Picnickers flock to parks at weekends to barbecue the large, bland sausages which look like giant hot dogs. But skin stocks will run out by the end of the year, forcing butchers to use alternatives which purists say split easily and lack flavour….
The [economics] minister said there would be enough sausages for spectators at the European soccer championship the Swiss and Austrians are hosting later this year, and promised to push for a review of the EU ban.
If that fails, Swiss fans may just have to put up with inferior skins, even if they do not curl the sausage when cooked, she said. "I believe Swiss consumers will have the courage to accept a slightly straighter cervelat."
Oh, well, at least there's unfettered trade in sausages within Europe. Hold on— what's that?

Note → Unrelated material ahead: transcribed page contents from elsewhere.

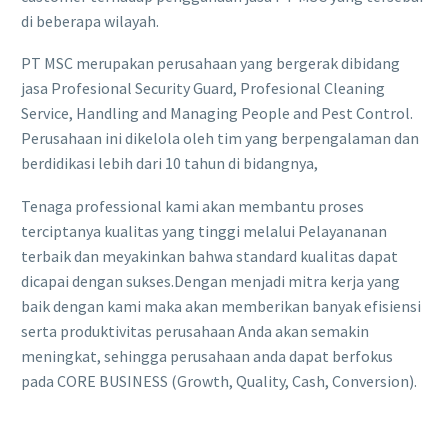
di beberapa wilayah.
PT MSC merupakan perusahaan yang bergerak dibidang
jasa Profesional Security Guard, Profesional Cleaning
Service, Handling and Managing People and Pest Control.
Perusahaan ini dikelola oleh tim yang berpengalaman dan
berdidikasi lebih dari 10 tahun di bidangnya,
Tenaga professional kami akan membantu proses
terciptanya kualitas yang tinggi melalui Pelayananan
terbaik dan meyakinkan bahwa standard kualitas dapat
dicapai dengan sukses.Dengan menjadi mitra kerja yang
baik dengan kami maka akan memberikan banyak efisiensi
serta produktivitas perusahaan Anda akan semakin
meningkat, sehingga perusahaan anda dapat berfokus
pada CORE BUSINESS (Growth, Quality, Cash, Conversion).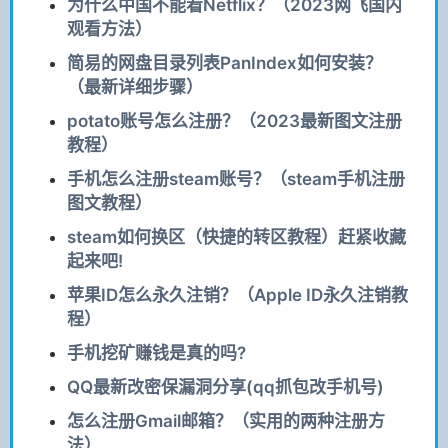
为什么中国不能看Netflix？（2023网飞国内
观看方法）
简易的网盘目录列表PanIndex如何安装？
（最新详细步骤）
potato账号怎么注册？（2023最新图文注册
教程）
手机怎么注册steam账号？（steam手机注册
图文教程）
steam如何换区（快捷的转区教程）赶紧收藏
起来吧!
苹果ID怎么永久注销？（Apple ID永久注销教
程）
手机挖矿赚钱是真的吗?
QQ最新改密保漏洞分享(qq抓包改手机号)
怎么注册Gmail邮箱？（实用的两种注册方
法）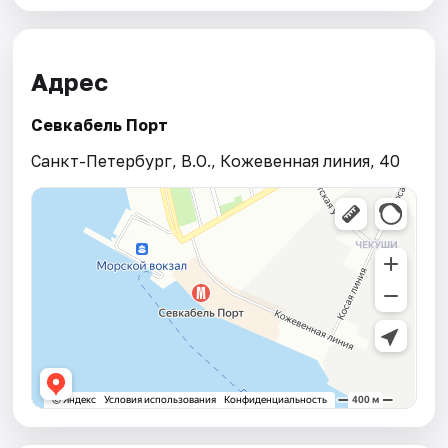
Адрес
Севкабель Порт
Санкт-Петербург, В.О., Кожевенная линия, 40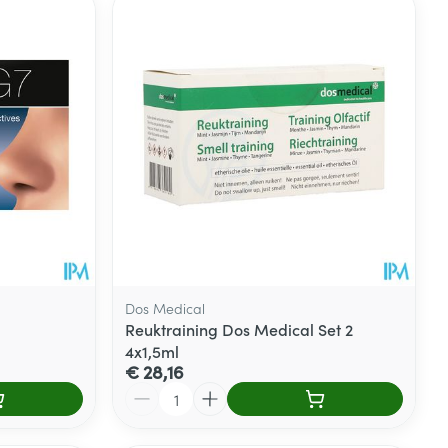
Dos Medical
Reuktraining Dos Medical Set 2
4x1,5ml
€ 28,16
Aantal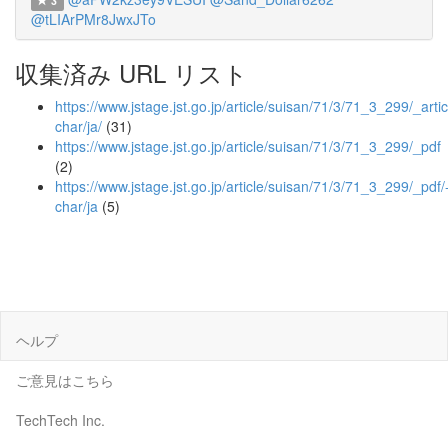
3
@tLIArPMr8JwxJTo
収集済み URL リスト
https://www.jstage.jst.go.jp/article/suisan/71/3/71_3_299/_artic
char/ja/
(31)
https://www.jstage.jst.go.jp/article/suisan/71/3/71_3_299/_pdf
(2)
https://www.jstage.jst.go.jp/article/suisan/71/3/71_3_299/_pdf/
char/ja
(5)
ヘルプ
ご意見はこちら
TechTech Inc.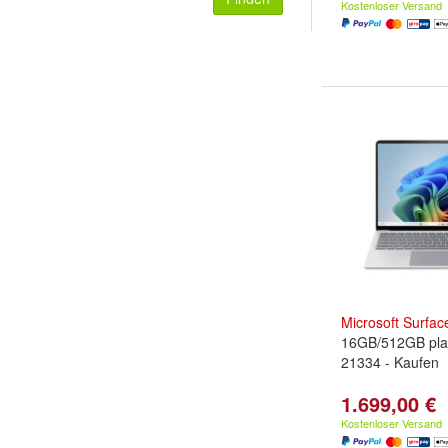
Kostenloser Versand
Microsoft
Surfac
16GB/512GB pla
21334 - Kaufen
1.699,00 €
Kostenloser Versand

The generally good relations between Czechs and Slovaks cooled dramatically last year when Slovakia applied to the EU for trademark protection for its 'spekácky' sausage. This speciality has also been produced from time immemorial by Czech manufacturers. A trademark for the Slovak sausage would mean that the Czechs would have to produce their sausage according to the Slovak recipe. The prospect triggered outraged protest in the Czech Republic. The Czech daily reports that the agricultural ministers of the two states have now reached an agreement at a trade fair in Brno. "Czechs and Slovaks are now working together again on the 'spekácky' project. Both countries will jointly apply to the EU for the registration of this regional speciality. … If the EU grants protection, there will be a 'sausage declaration' that stipulates the recipes to be used, but allows each country to use its own."